The staff here has been amazing. I have never been treated with such attentiveness in a medical setting. Doctors, residents and students, all have answered every question with thoroughness and patience. They have listened to every story I've told, kindly nodding and smiling and acting as if this dog, our family, was their only concern. They are careful, consistent and compassionate. I wonder who they are. Outside of this building, in their own lives, how do they process their days? What brings them down this path? Perhaps I will ask next time.
It is a difficult job. This place is often the last resort for treatment and hope. From the waiting room I see the pets come in. Some walking, some carried. They are old and young. Patches of missing hair, surgery scars, ragged breathing and wide eyed, many are in final days.

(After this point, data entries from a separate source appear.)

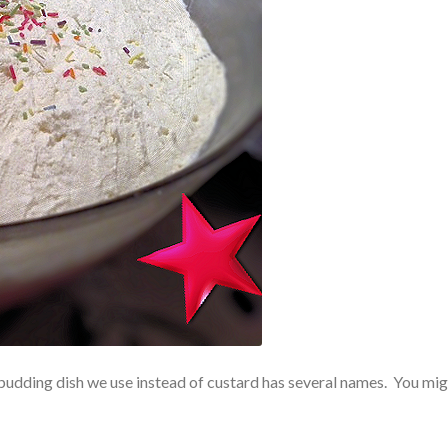
udding dish we use instead of custard has several names. You mig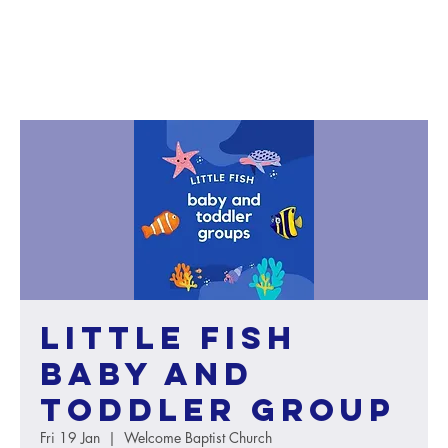
Little Fish
baby and
toddler group
Fri 19 Jan
  |  
Welcome Baptist Church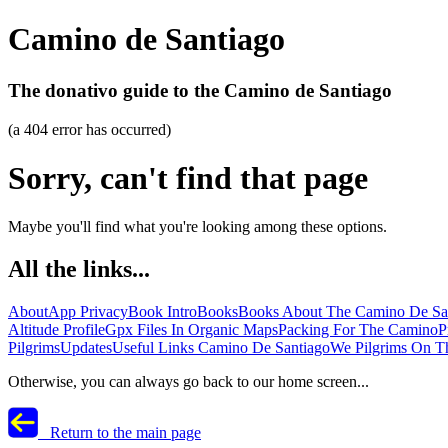
Camino de Santiago
The donativo guide to the Camino de Santiago
(a 404 error has occurred)
Sorry, can't find that page
Maybe you'll find what you're looking among these options.
All the links...
About
App Privacy
Book Intro
Books
Books About The Camino De Sa
Altitude Profile
Gpx Files In Organic Maps
Packing For The Camino
P
Pilgrims
Updates
Useful Links Camino De Santiago
We Pilgrims On T
Otherwise, you can always go back to our home screen...
Return to the main page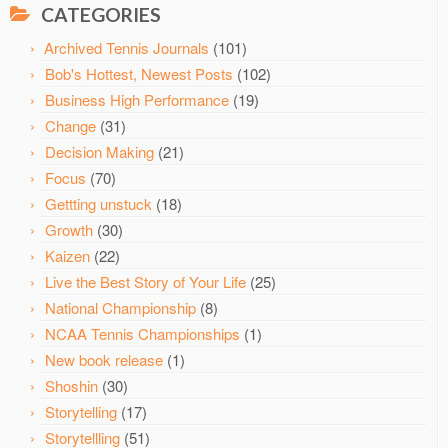
CATEGORIES
Archived Tennis Journals
(101)
Bob's Hottest, Newest Posts
(102)
Business High Performance
(19)
Change
(31)
Decision Making
(21)
Focus
(70)
Gettting unstuck
(18)
Growth
(30)
Kaizen
(22)
Live the Best Story of Your Life
(25)
National Championship
(8)
NCAA Tennis Championships
(1)
New book release
(1)
Shoshin
(30)
Storytelling
(17)
Storytellling
(51)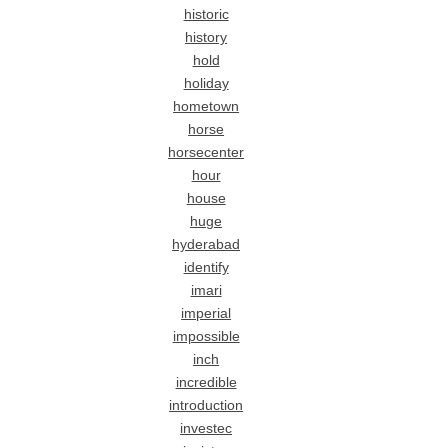
historic
history
hold
holiday
hometown
horse
horsecenter
hour
house
huge
hyderabad
identify
imari
imperial
impossible
inch
incredible
introduction
investec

The emergency patients are rushed in with their grief stricken humans and I step aside to allow them the space to process their panic. The staff is efficient and quickly moves them to a private room to await whatever news they will receive. I understand their fear. I respect it. I know we will be there too, in the future, weighing impossible options and making impossible decisions. I try to imagine getting ready to go to work here every morning.

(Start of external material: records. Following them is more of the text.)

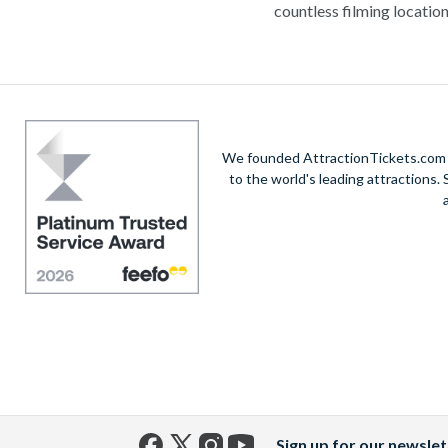
countless filming location
Stroll down Hollywood Boulevard to catch a g
buffs should not miss out on Universal Studio
It’s no surprise that millions of visitors head to
As well as living it up in the Los Angeles area, 
We founded AttractionTickets.com in
to the world's leading attractions
Whichever amazing Los Angeles attractions you
A
Sign up for our newslet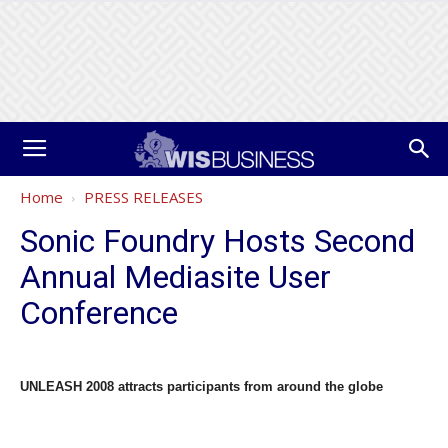
Home
PRESS RELEASES
Sonic Foundry Hosts Second
Annual Mediasite User
Conference
UNLEASH 2008 attracts participants from around the globe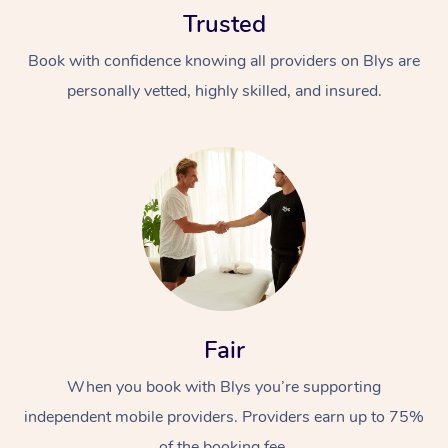
Trusted
Book with confidence knowing all providers on Blys are
personally vetted, highly skilled, and insured.
At Home
Workplace &
Massage
Events
Swedish Massage
Beauty
Relaxation Massage
Facial
Aged Care &
Popular Occasions
Fair
Wellness
Disability
Corporate Events
When you book with Blys you’re supporting
Remedial Massage
Nails
Physiotherapy
Popular Services
independent mobile providers. Providers earn up to 75%
Corporate Wellness
Event Massage
Locations
Deep Tissue Massag
Hair
Occupational Therap
Self-Managed Aged-
of the booking fee.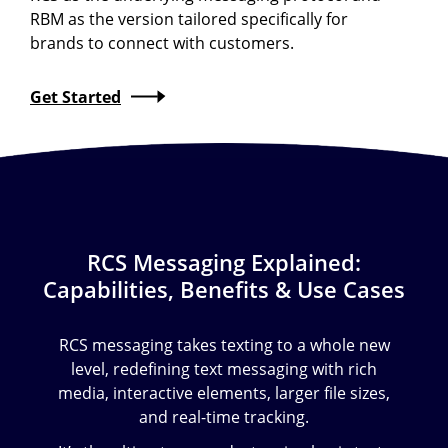
RBM as the version tailored specifically for
brands to connect with customers.
Get Started
RCS Messaging Explained:
Capabilities, Benefits & Use Cases
RCS messaging takes texting to a whole new
level, redefining text messaging with rich
media, interactive elements, larger file sizes,
and real-time tracking.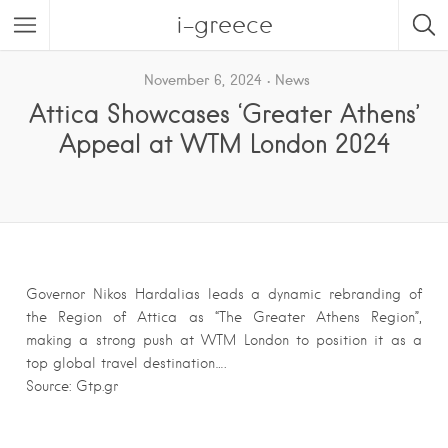
i-greece
November 6, 2024
News
Attica Showcases ‘Greater Athens’
Appeal at WTM London 2024
Governor Nikos Hardalias leads a dynamic rebranding of
the Region of Attica as “The Greater Athens Region”,
making a strong push at WTM London to position it as a
top global travel destination….
Source: Gtp.gr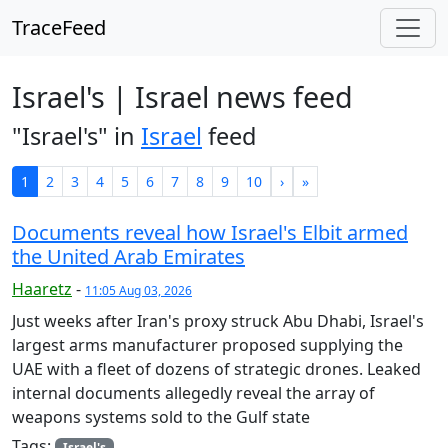
TraceFeed
Israel's | Israel news feed
"Israel's" in
Israel
feed
1
2
3
4
5
6
7
8
9
10
›
»
Documents reveal how Israel's Elbit armed
the United Arab Emirates
Haaretz
-
11:05 Aug 03, 2026
Just weeks after Iran's proxy struck Abu Dhabi, Israel's
largest arms manufacturer proposed supplying the
UAE with a fleet of dozens of strategic drones. Leaked
internal documents allegedly reveal the array of
weapons systems sold to the Gulf state
Tags:
Israel's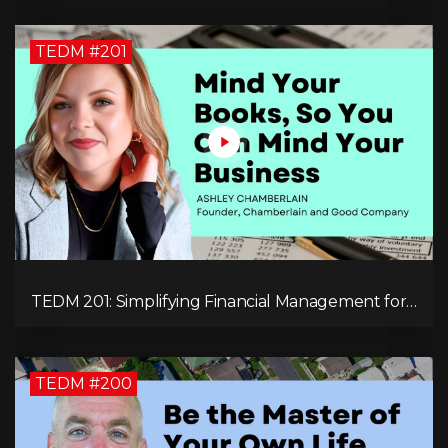
TEDM #201
TEDM 201: Simplifying Financial Management for
Entrepreneurs with Ashley Chamberlain
TEDM #200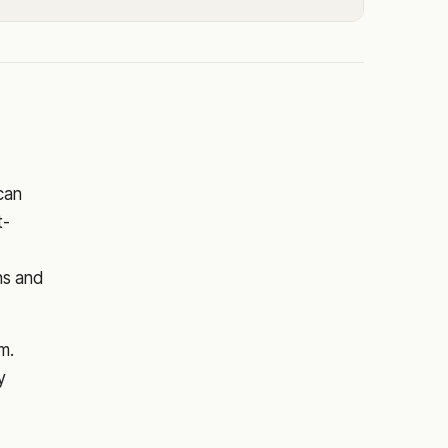
 can
t-
ns and
m.
y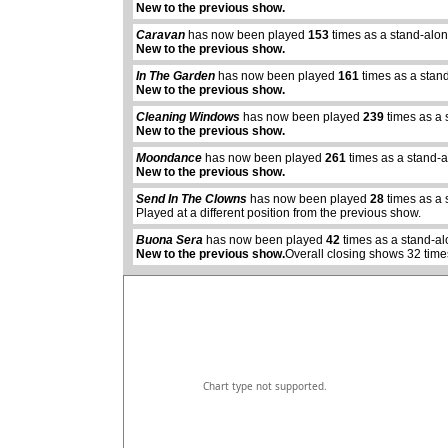
New to the previous show.
Caravan
has now been played
153
times as a stand-alo
New to the previous show.
In The Garden
has now been played
161
times as a stan
New to the previous show.
Cleaning Windows
has now been played
239
times as a 
New to the previous show.
Moondance
has now been played
261
times as a stand-
abcdefhiklmnopq
New to the previous show.
abcdefhiklmnopqrstuvwxyz
Send In The Clowns
has now been played
28
times as a 
Played at a different position from the previous show.
Buona Sera
has now been played
42
times as a stand-al
New to the previous show.
Overall closing shows 32 time
Chart type not supported.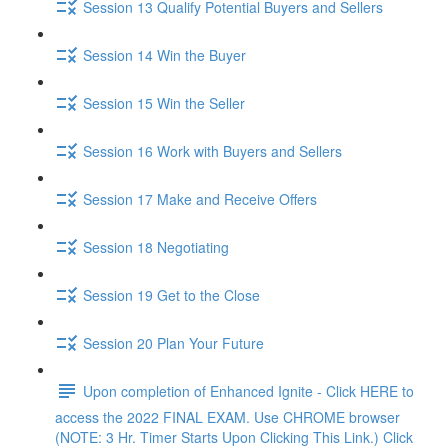
Session 13 Qualify Potential Buyers and Sellers
Session 14 Win the Buyer
Session 15 Win the Seller
Session 16 Work with Buyers and Sellers
Session 17 Make and Receive Offers
Session 18 Negotiating
Session 19 Get to the Close
Session 20 Plan Your Future
Upon completion of Enhanced Ignite - Click HERE to
access the 2022 FINAL EXAM. Use CHROME browser
(NOTE: 3 Hr. Timer Starts Upon Clicking This Link.) Click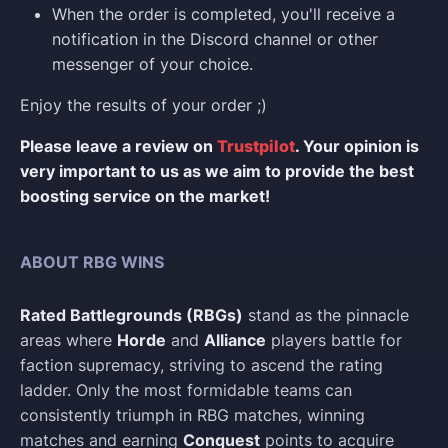
When the order is completed, you'll receive a
notification in the Discord channel or other
messenger of your choice.
Enjoy the results of your order ;)
Please leave a review on
Trustpilot
. Your opinion is
very important to us as we aim to provide the best
boosting service on the market!
ABOUT RBG WINS
Rated Battlegrounds (RBGs)
stand as the pinnacle
areas where
Horde
and
Alliance
players battle for
faction supremacy, striving to ascend the rating
ladder. Only the most formidable teams can
consistently triumph in RBG matches, winning
matches and earning
Conquest
points to acquire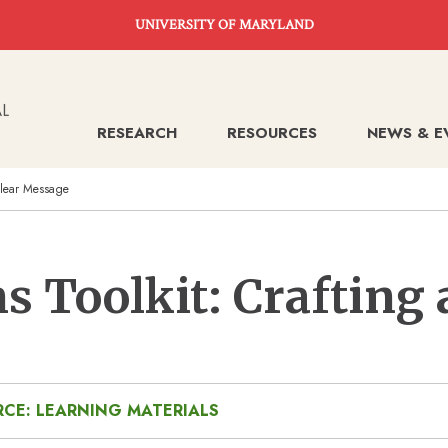
UNIVERSITY OF MARYLAND
RESEARCH
RESOURCES
NEWS & E
Clear Message
 Toolkit: Crafting 
CE: LEARNING MATERIALS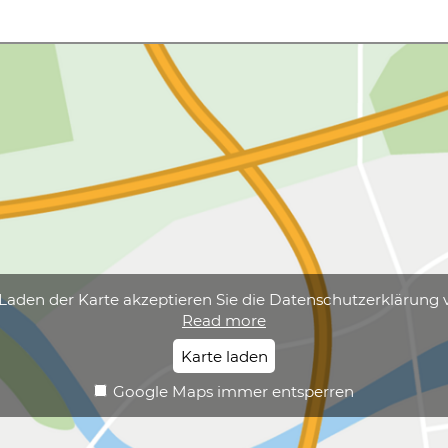
Laden der Karte akzeptieren Sie die Datenschutzerklärung 
Read more
Karte laden
Google Maps immer entsperren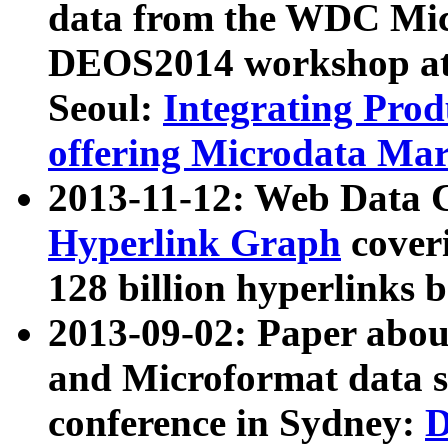
data from the WDC Micr
DEOS2014 workshop at
Seoul:
Integrating Prod
offering Microdata Ma
2013-11-12: Web Data 
Hyperlink Graph
coveri
128 billion hyperlinks 
2013-09-02: Paper abo
and Microformat data s
conference in Sydney:
D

I leave Bella with a heavy heart. This is becoming a new normal. She will again stay overnight for treatment.
Later, I receive a phone call from Doctor Connell (Resident, Oncology), the news this week is that after prepping Bella for her radiation treatment, the machine broke down. The radiation machine. Like a cranky old copier, it just quit. In the fog of my brain, I attempt to process this information. I blink uncomprehending. I feel something, surging, welling up in the core of my body, a loud silent NO! We have waited 3 weeks for this day, this treatment. We weighed and declined other treatment options in favor of this option. This was supposed to be the treatment that finally said, "Take THAT cancer!" How is this possible?

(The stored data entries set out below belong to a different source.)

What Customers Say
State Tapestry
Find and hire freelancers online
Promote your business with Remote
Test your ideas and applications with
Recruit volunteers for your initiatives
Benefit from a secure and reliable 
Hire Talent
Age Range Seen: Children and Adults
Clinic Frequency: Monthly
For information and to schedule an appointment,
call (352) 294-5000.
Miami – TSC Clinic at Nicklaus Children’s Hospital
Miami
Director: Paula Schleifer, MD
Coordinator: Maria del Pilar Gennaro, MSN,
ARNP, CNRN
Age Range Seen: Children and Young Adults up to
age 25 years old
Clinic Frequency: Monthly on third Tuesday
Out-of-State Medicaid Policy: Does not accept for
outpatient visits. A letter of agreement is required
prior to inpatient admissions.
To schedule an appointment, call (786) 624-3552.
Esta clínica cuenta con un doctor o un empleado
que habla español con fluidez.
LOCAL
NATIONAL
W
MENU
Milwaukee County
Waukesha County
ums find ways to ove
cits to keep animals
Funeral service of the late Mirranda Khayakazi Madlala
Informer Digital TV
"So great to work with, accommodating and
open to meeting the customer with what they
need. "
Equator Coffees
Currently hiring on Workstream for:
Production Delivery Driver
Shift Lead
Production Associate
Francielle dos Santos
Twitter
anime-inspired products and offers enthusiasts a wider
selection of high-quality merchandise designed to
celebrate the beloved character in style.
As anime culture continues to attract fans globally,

I take a deep breath and push the panic back into the dark reaches of my subconscious self where such things are kept, to be dealt with at another time. The man who fixes old radiation machines lives in Canada, I'm told. He will be here next week. Hopefully he has the right parts and can do the job quickly. We will be rescheduled.
I manage a small bit of empathy for the bearer of this news. I realize that this puts a major wrench into their clinical trial. I am sure that behind the scenes there were some choice words spoken, some worried phone calls placed. It is a setback, not just for us, but for all the students and educators in this program.
I arrive to pick up Bella and am greeted by another young person, Doctor Sadler (Senior Veterinary Student, Class of 2018) who is very composed and apologetic. I find that my humanity has returned and I accept that these are things out of our control. We have a quiet conversation where I am brought up to speed on the procedures they performed on Bella and her new medication schedule. I am allowed as much time as necessary to communicate whatever thoughts and questions I can put together. They are so incredibly patient with me. These child doctors, likely the ages of my own children, are so stoic and calm, it feels like a role reversal.
I am reunited with Bella and it is bittersweet. I am taking her home knowing that with her treatment delayed, her only pain relief will be in the cocktail of pills that I prepare for her each morning and night. Her cancer will be growing, unabated and time is not on our side. Worry is useless here, but still my constant companion. Bella knows nothing of my concerns. She is happy to see me, happy to be going home, happy to be alive.